::: TEXT BLOCK

Days later, on Jan. 3, an American drone orbiting over Baghdad’s international airport killed Iranian Quds Force commander Maj. Gen. Qassem Soleimani along with Iranian-backed militia leader Abu Mahdi al-Muhandis. Top U.S. military officials said Soleimani was responsible for killing hundreds of American troops during the Iraq War. They said Soleimani was also responsible for a spate of rocket attacks against U.S. bases and the embassy in Iraq.  

Last week, the guided-missile submarine USS Georgia armed with up to 154 Tomahawk cruise missiles and a dry deck shelter for Navy SEALs entered the Persian Gulf, according to the Navy’s 5th Fleet. It was the first public announcement of a guided-missile submarine transiting the Strait of Hormuz off the coast of Iran into the gulf in eight years. Escorting the submarine were the cruisers Port Royal and Philippine Sea, also armed with dozens of cruise missiles each. The guided-missile destroyer John Paul Jones is also on patrol in the Persian Gulf.  

The aircraft carrier USS Nimitz is currently off the coast of Somalia in the Indian Ocean but could steam back north to the Arabian Sea to launch attacks from its dozens of F-18 Super Hornets, if needed, the senior military official said. Last month, a squadron of American F-16 jet fighters from Germany arrived at Al Dhafra Air Base in the United Arab Emirates.  

The goal of the bomber flights, as well as the increased American firepower in the Persian Gulf in recent days, is to deter Iran for the purpose of "sending them a clear signal that should they decide to take action against our forces, we have the capability to respond," the official said.

::::::
::: DATA FOR THE TASK

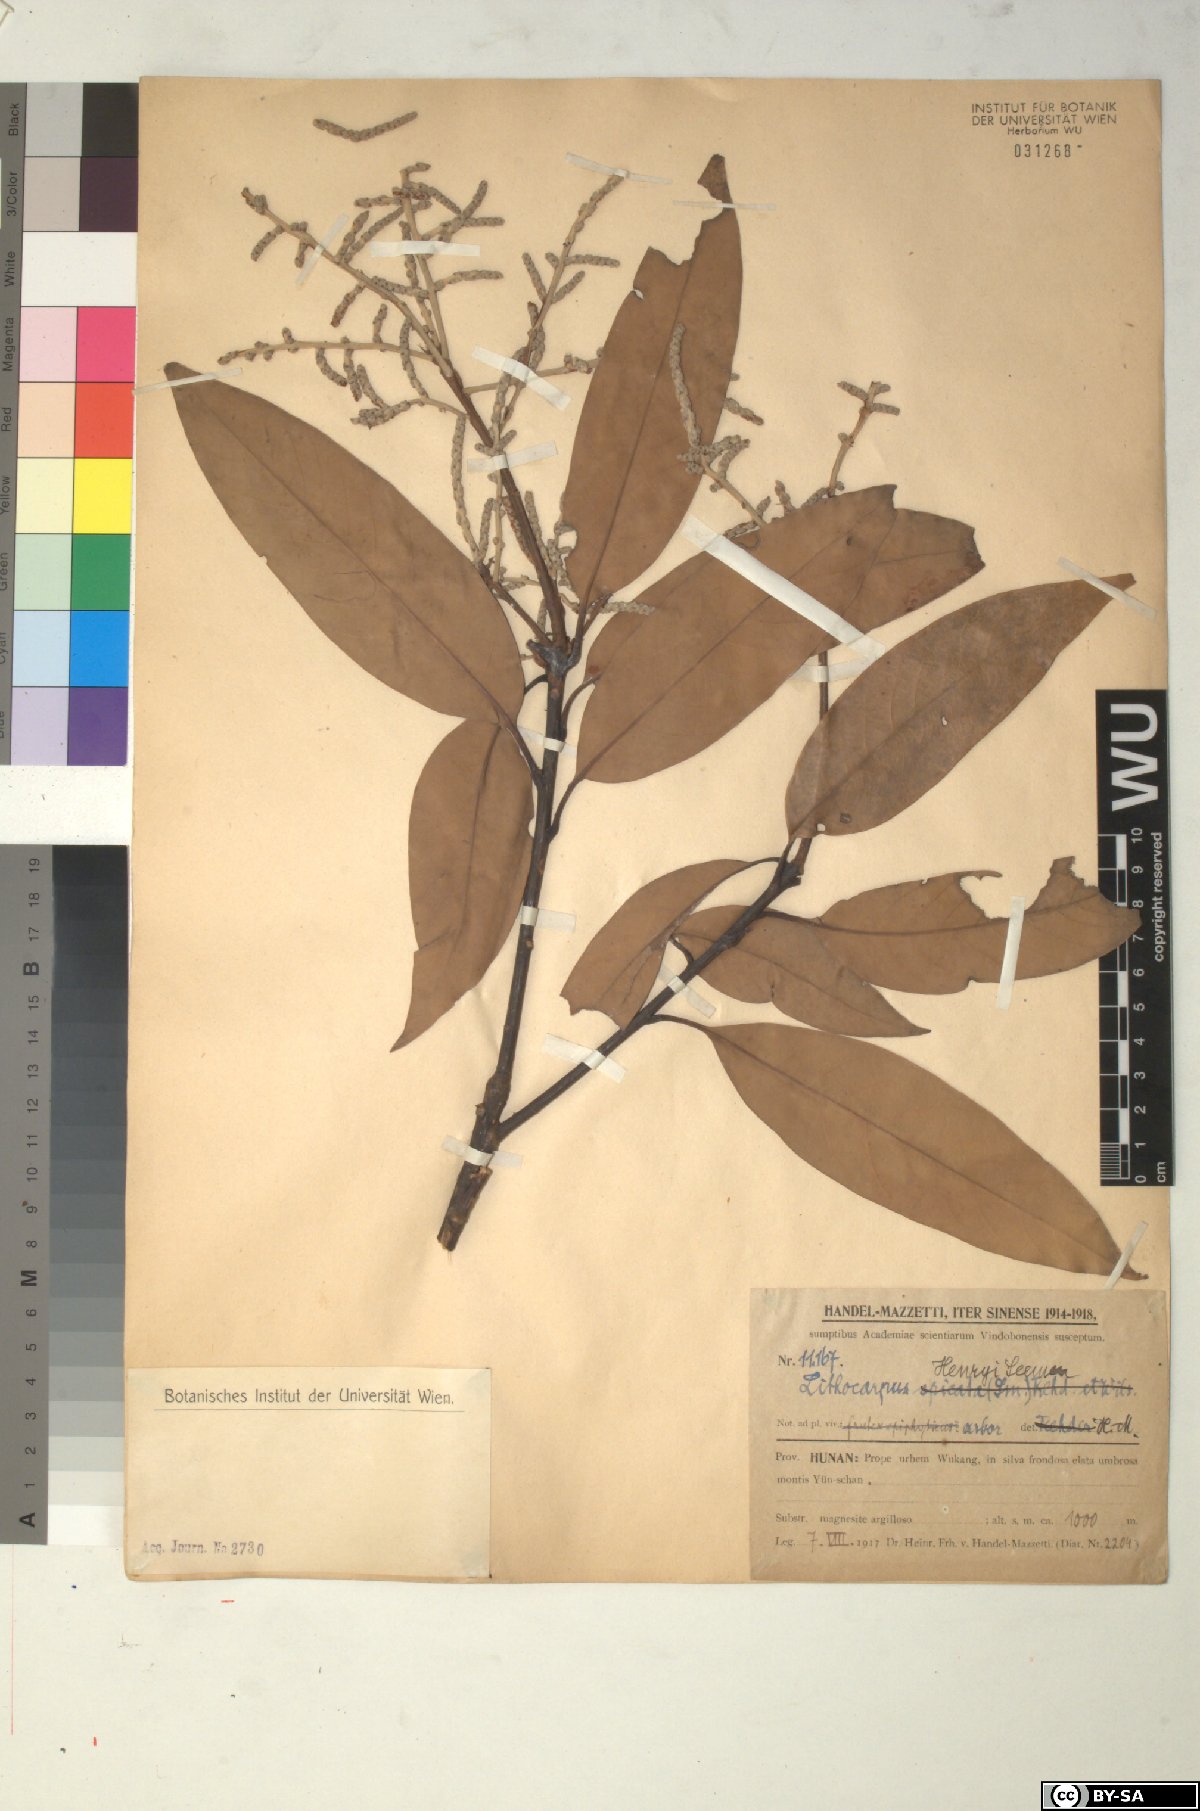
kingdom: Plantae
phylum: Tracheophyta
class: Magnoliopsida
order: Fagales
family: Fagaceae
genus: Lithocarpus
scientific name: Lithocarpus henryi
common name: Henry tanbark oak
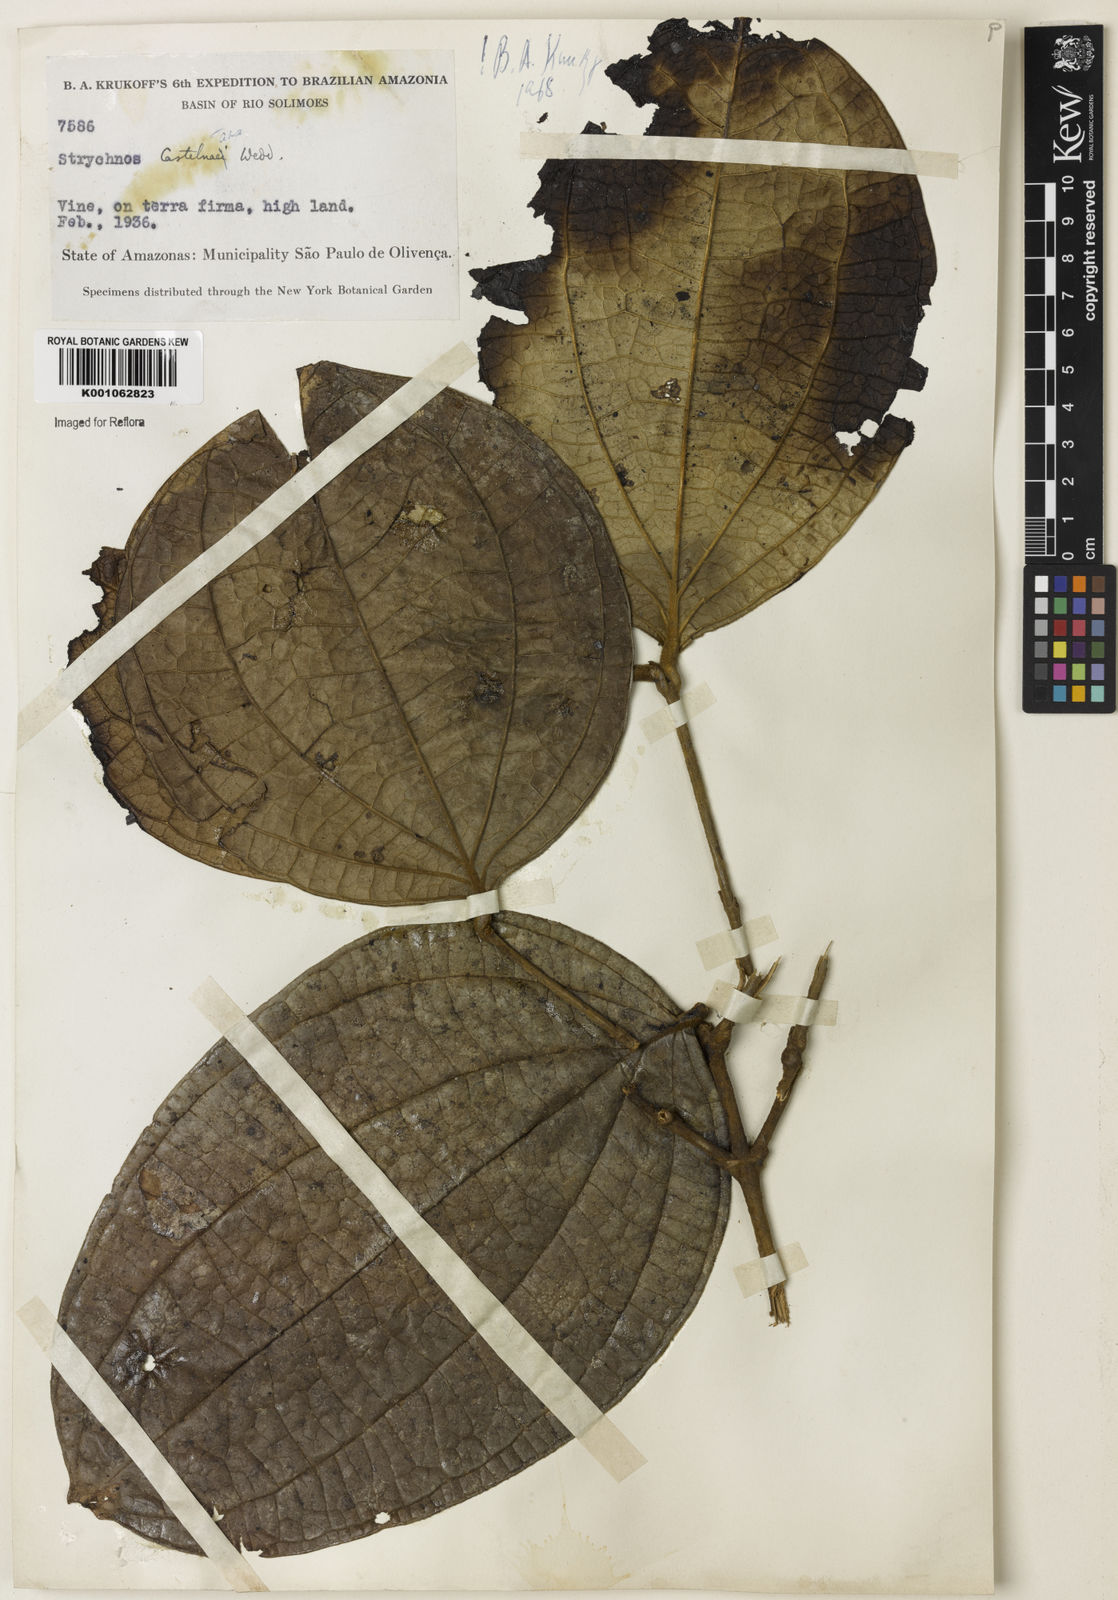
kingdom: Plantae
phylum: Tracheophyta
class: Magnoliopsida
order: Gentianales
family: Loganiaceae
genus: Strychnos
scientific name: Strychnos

::::::

#### WRITTEN INSTRUCTION 1
Print the part of the text on the U.S. military buildup near Iran that begins at the words "The goal of" and stops after the words "the official said.", copying it word for word.
#### WRITTEN INSTRUCTION 2
Output the lines of the listing word for word, beginning at the line that contains "order: Fagales" and continuing through the last line of the listing, and leave out the pictures.

#### RESPONSE 1
The goal of the bomber flights, as well as the increased American firepower in the Persian Gulf in recent days, is to deter Iran for the purpose of "sending them a clear signal that should they decide to take action against our forces, we have the capability to respond," the official said.

#### RESPONSE 2
order: Fagales
family: Fagaceae
genus: Lithocarpus
scientific name: Lithocarpus henryi
common name: Henry tanbark oak
kingdom: Plantae
phylum: Tracheophyta
class: Magnoliopsida
order: Gentianales
family: Loganiaceae
genus: Strychnos
scientific name: Strychnos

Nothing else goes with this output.